Change listing data

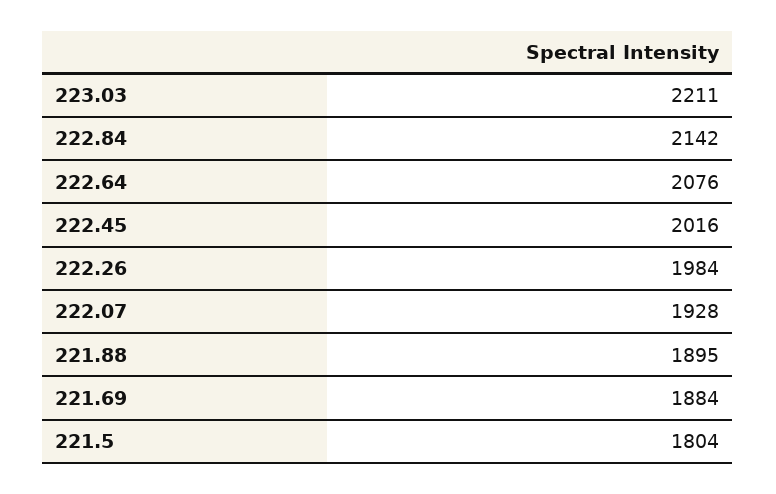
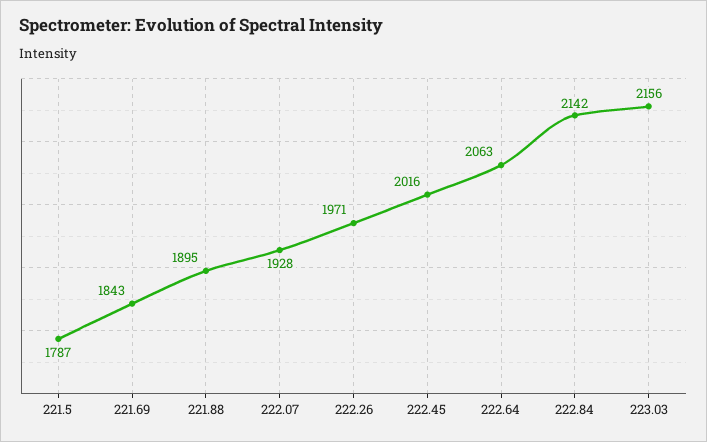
223.03: 2211 -> 2156
222.64: 2076 -> 2063
222.26: 1984 -> 1971
221.69: 1884 -> 1843
221.5: 1804 -> 1787

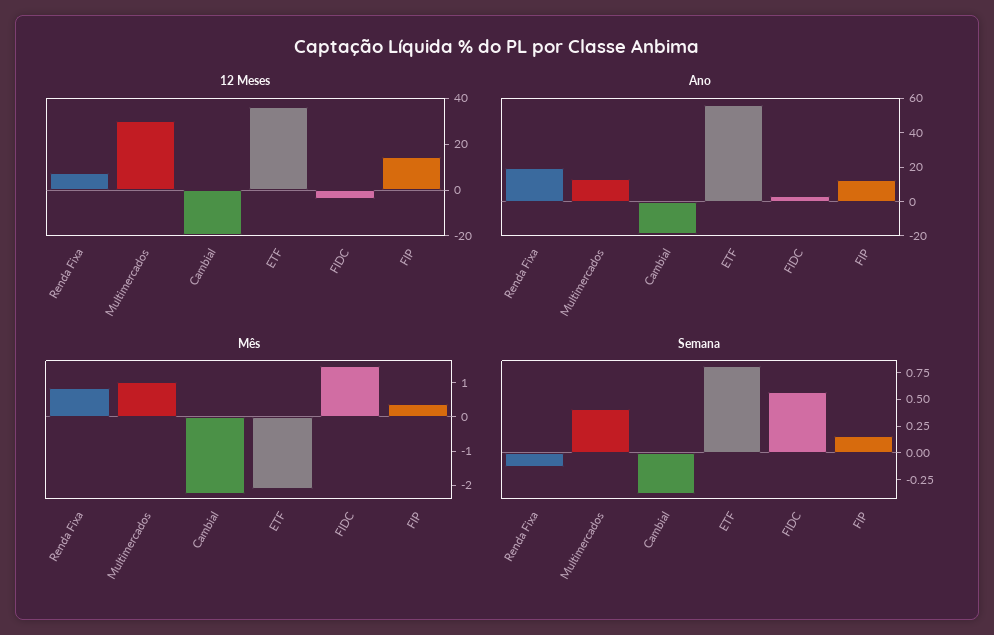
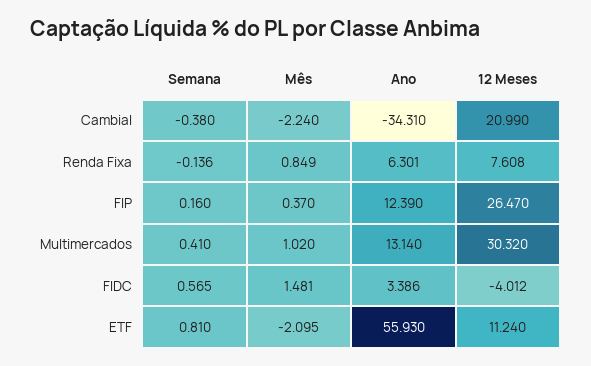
12 Meses, Cambial: -20 -> 20.99
12 Meses, ETF: 35 -> 11.24
12 Meses, FIP: 15 -> 26.47
Ano, Renda Fixa: 20 -> 6.301
Ano, Cambial: -20 -> -34.31

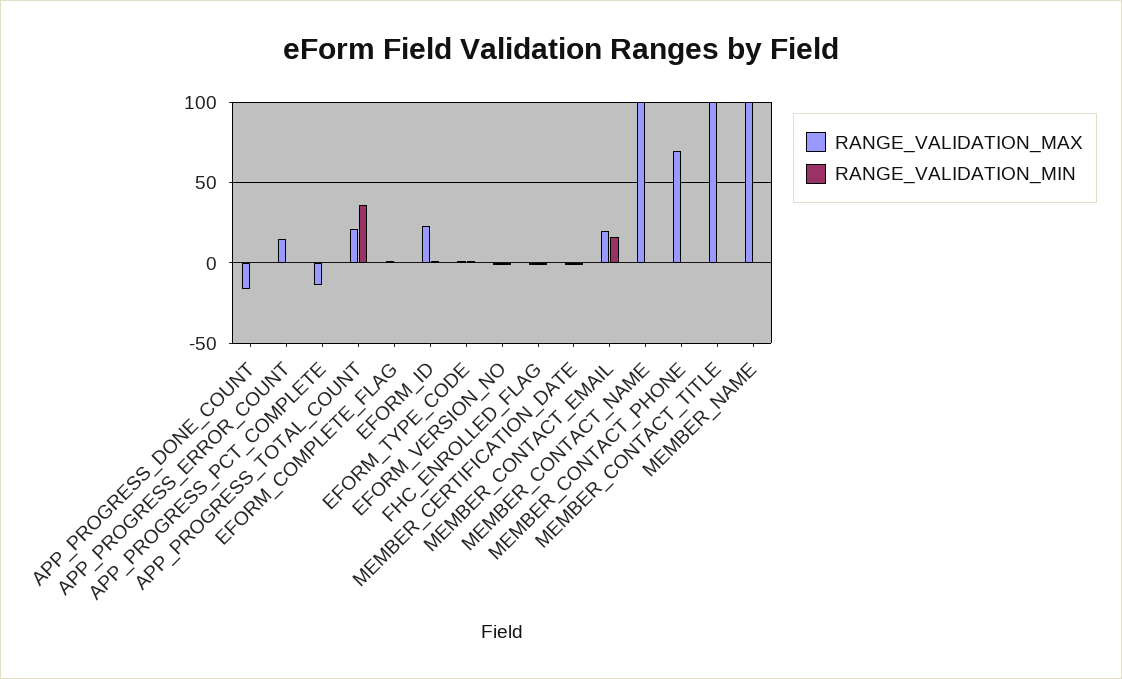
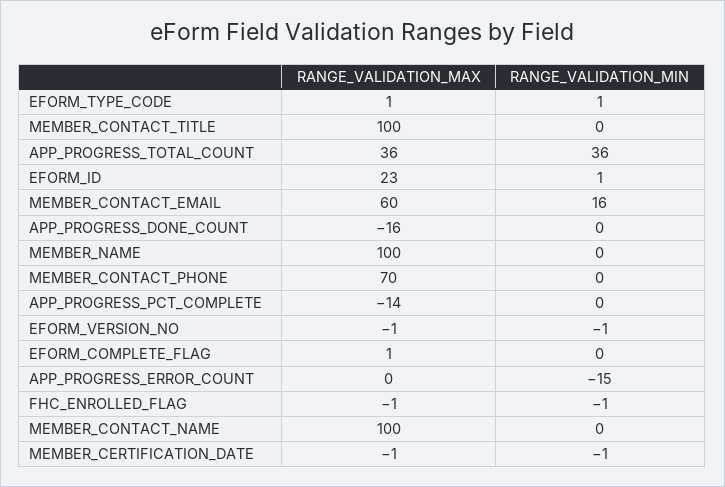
RANGE_VALIDATION_MAX, APP_PROGRESS_ERROR_COUNT: 15 -> 0
RANGE_VALIDATION_MIN, APP_PROGRESS_ERROR_COUNT: 0 -> -15
RANGE_VALIDATION_MAX, APP_PROGRESS_TOTAL_COUNT: 20 -> 36
RANGE_VALIDATION_MAX, MEMBER_CONTACT_EMAIL: 20 -> 60

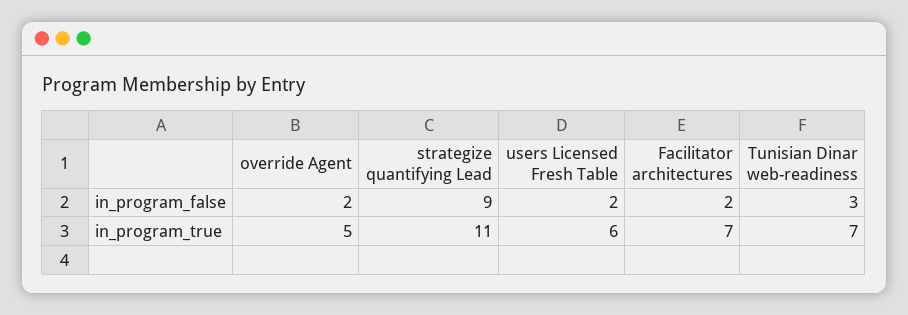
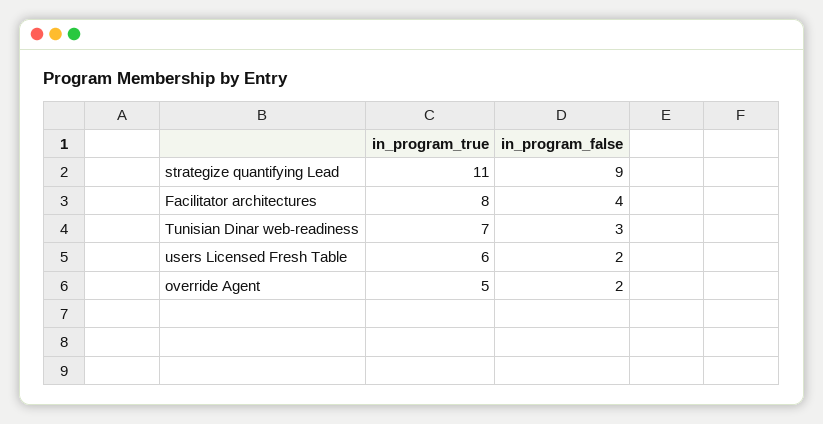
Facilitator architectures, in_program_false: 2 -> 4
Facilitator architectures, in_program_true: 7 -> 8

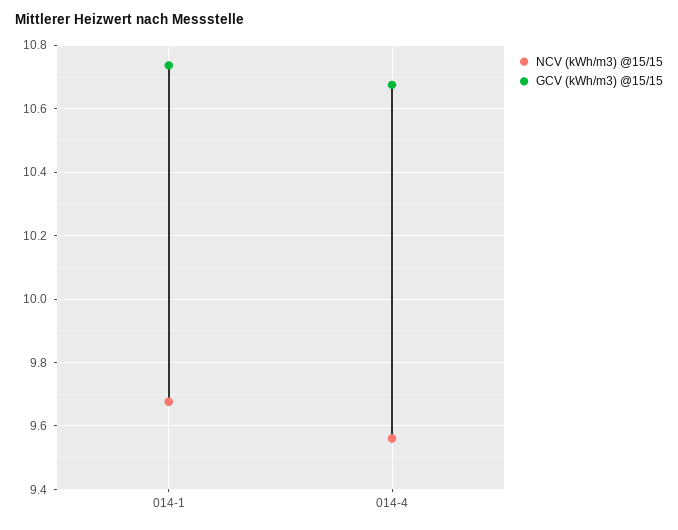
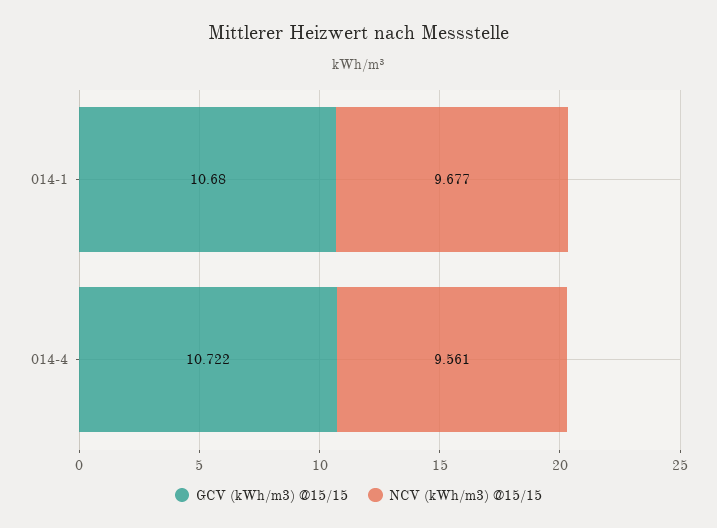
GCV (kWh/m3) @15/15, 014-1: 10.74 -> 10.68
GCV (kWh/m3) @15/15, 014-4: 10.68 -> 10.722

EXERCISE |
Reproduce the whole of the data, word for word, and omit its pictures.

RESPONSE TO THE TASK |
223.03: 2211 -> 2156
222.64: 2076 -> 2063
222.26: 1984 -> 1971
221.69: 1884 -> 1843
221.5: 1804 -> 1787

12 Meses, Cambial: -20 -> 20.99
12 Meses, ETF: 35 -> 11.24
12 Meses, FIP: 15 -> 26.47
Ano, Renda Fixa: 20 -> 6.301
Ano, Cambial: -20 -> -34.31

RANGE_VALIDATION_MAX, APP_PROGRESS_ERROR_COUNT: 15 -> 0
RANGE_VALIDATION_MIN, APP_PROGRESS_ERROR_COUNT: 0 -> -15
RANGE_VALIDATION_MAX, APP_PROGRESS_TOTAL_COUNT: 20 -> 36
RANGE_VALIDATION_MAX, MEMBER_CONTACT_EMAIL: 20 -> 60

Facilitator architectures, in_program_false: 2 -> 4
Facilitator architectures, in_program_true: 7 -> 8

GCV (kWh/m3) @15/15, 014-1: 10.74 -> 10.68
GCV (kWh/m3) @15/15, 014-4: 10.68 -> 10.722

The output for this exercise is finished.